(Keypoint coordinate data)
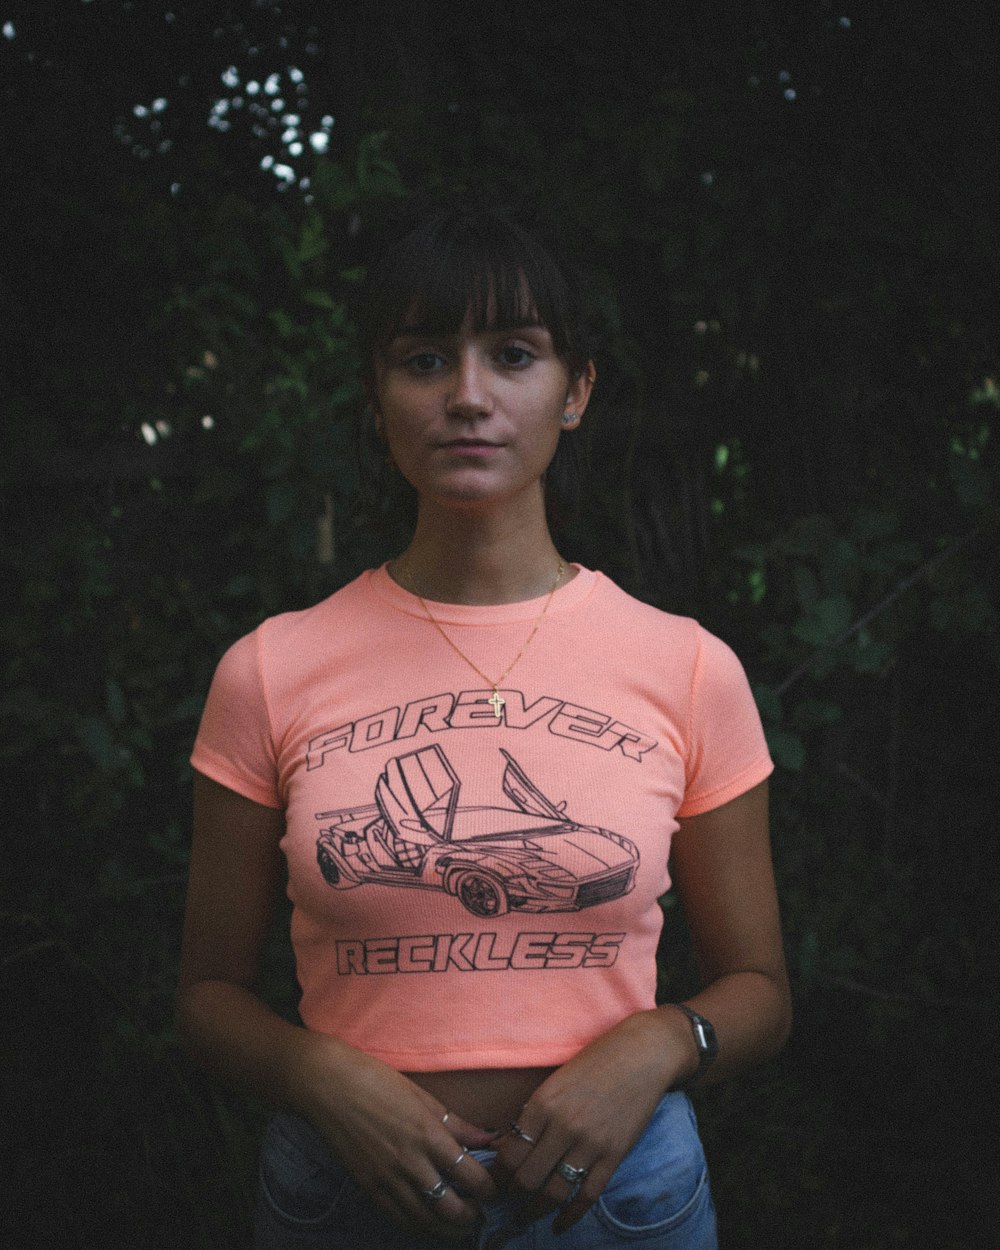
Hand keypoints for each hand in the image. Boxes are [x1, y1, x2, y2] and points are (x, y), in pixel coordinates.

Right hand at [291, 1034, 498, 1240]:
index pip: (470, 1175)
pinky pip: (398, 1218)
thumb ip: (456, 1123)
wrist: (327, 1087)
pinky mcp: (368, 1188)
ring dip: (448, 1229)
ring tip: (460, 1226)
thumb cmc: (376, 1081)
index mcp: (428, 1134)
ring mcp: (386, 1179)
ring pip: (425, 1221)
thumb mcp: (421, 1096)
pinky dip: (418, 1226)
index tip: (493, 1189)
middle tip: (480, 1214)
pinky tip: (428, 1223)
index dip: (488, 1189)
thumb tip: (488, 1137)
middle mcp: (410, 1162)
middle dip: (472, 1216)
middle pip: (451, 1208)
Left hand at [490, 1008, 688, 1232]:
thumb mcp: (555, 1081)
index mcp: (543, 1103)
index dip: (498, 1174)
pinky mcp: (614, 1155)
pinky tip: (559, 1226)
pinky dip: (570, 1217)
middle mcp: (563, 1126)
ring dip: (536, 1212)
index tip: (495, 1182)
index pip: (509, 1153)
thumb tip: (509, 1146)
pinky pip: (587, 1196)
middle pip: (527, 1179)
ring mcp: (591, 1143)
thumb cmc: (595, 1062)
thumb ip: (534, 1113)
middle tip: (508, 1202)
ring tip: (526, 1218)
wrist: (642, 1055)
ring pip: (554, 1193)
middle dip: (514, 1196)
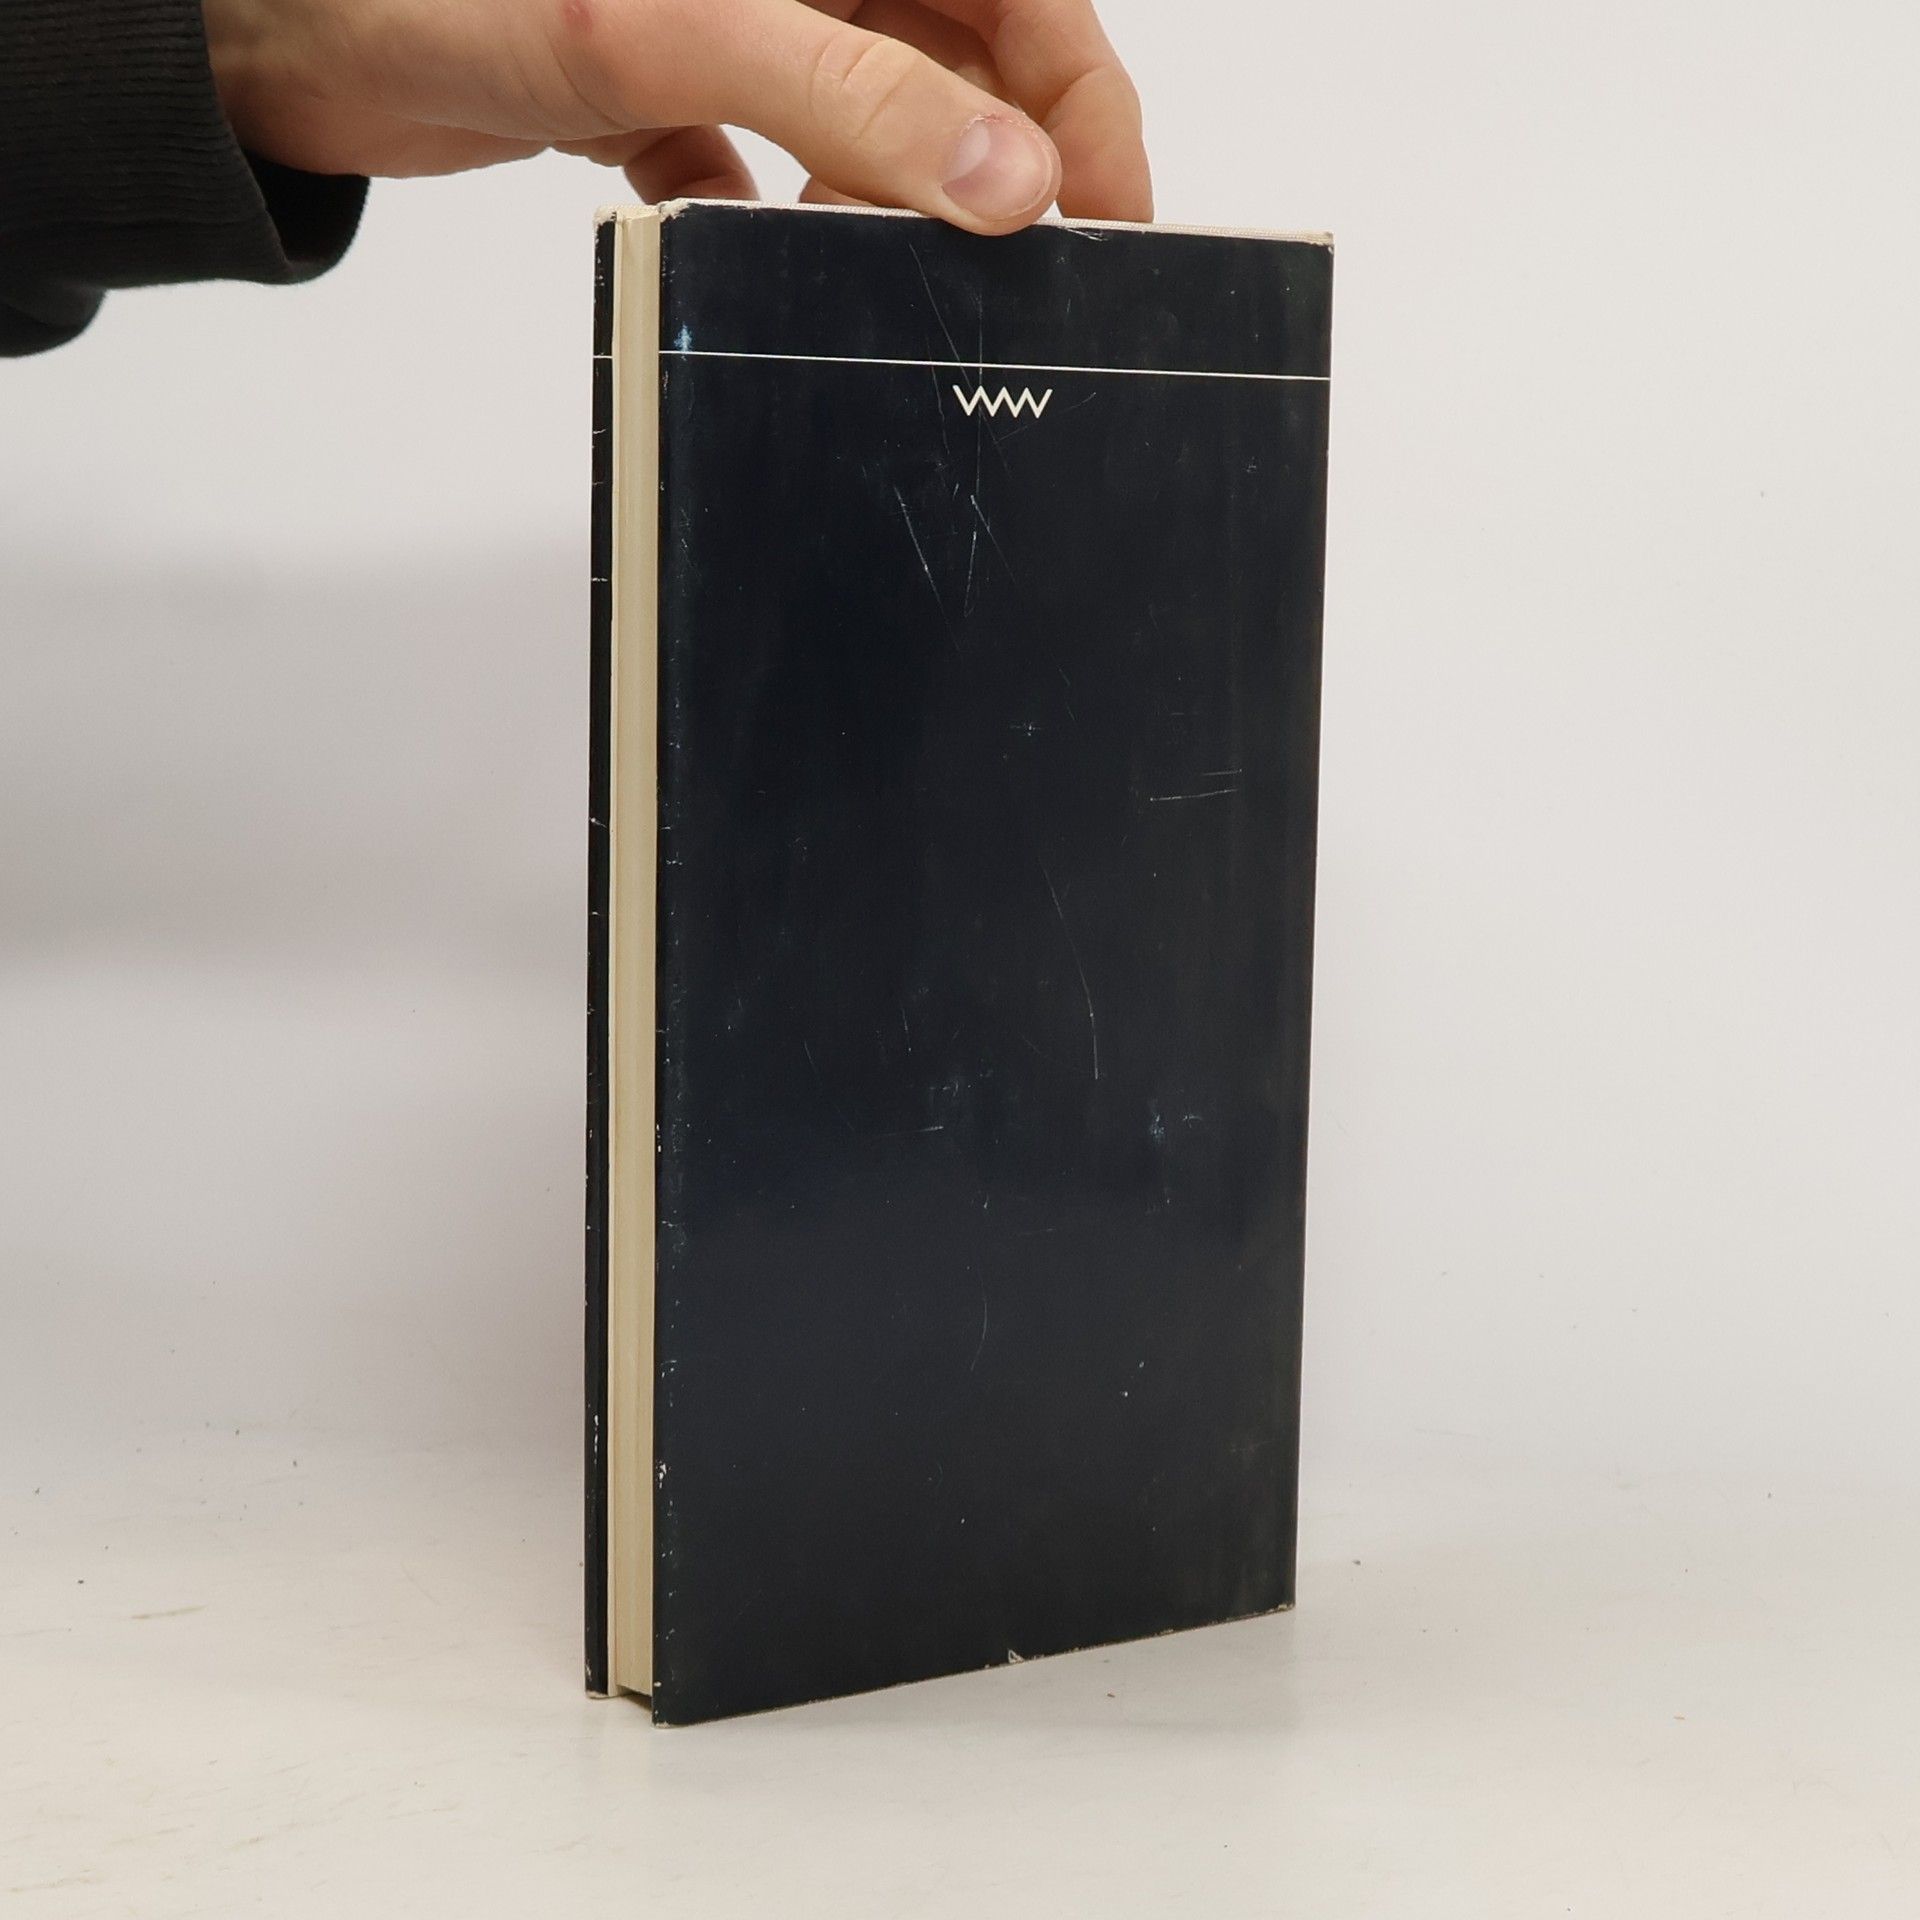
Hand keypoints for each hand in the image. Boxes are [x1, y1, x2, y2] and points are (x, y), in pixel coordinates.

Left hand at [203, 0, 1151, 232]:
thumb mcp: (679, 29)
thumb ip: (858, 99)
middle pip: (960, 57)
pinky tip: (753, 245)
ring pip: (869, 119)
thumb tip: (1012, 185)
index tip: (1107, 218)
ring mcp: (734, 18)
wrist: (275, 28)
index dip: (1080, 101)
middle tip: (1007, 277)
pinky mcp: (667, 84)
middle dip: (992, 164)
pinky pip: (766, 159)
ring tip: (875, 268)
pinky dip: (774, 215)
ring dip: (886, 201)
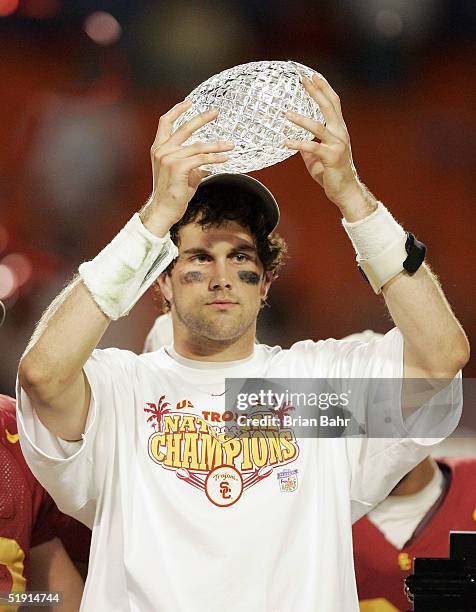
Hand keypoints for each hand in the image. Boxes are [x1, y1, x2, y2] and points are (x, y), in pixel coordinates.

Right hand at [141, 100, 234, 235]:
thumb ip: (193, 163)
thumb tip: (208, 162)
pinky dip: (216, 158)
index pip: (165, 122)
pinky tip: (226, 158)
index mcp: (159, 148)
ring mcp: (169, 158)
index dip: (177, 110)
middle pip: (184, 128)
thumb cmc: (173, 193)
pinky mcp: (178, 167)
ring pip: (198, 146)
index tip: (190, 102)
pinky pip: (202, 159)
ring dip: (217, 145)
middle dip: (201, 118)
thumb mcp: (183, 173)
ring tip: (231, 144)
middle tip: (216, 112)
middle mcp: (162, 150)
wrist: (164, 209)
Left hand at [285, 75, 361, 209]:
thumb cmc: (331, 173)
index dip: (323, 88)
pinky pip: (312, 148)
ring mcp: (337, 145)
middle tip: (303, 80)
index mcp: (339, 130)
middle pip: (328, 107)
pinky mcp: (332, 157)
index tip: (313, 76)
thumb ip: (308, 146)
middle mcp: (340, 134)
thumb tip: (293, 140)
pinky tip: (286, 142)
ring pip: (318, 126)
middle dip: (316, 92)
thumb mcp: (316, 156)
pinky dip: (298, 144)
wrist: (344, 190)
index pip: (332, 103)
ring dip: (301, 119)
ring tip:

● **WORK REQUEST**: The expected output is an exact copy of the lines from the top of the data above through the line containing "index tip: (493, 1189)", both included, with every picture omitted.

● **COMPLETED EXERCISE**:
Hand keypoints for each hand in the image. Boxes are [x1, y1, x2, y2] and points are (x, y), in pixel coordinates.

Right hand at [291, 1034, 498, 1240]:
index pip: (470, 1175)
pinky pip: (398, 1218)
thumb ip: (456, 1123)
wrist: (327, 1087)
pinky mcp: (368, 1188)
ring dip: (448, 1229)
ring tip: (460, 1226)
thumb cmc: (376, 1081)
index mcp: (428, 1134)
ring mcp: (386, 1179)
ring pip: (425, 1221)
thumb mcp: (421, 1096)
pinky dip: (418, 1226)
index tip: (493, 1189)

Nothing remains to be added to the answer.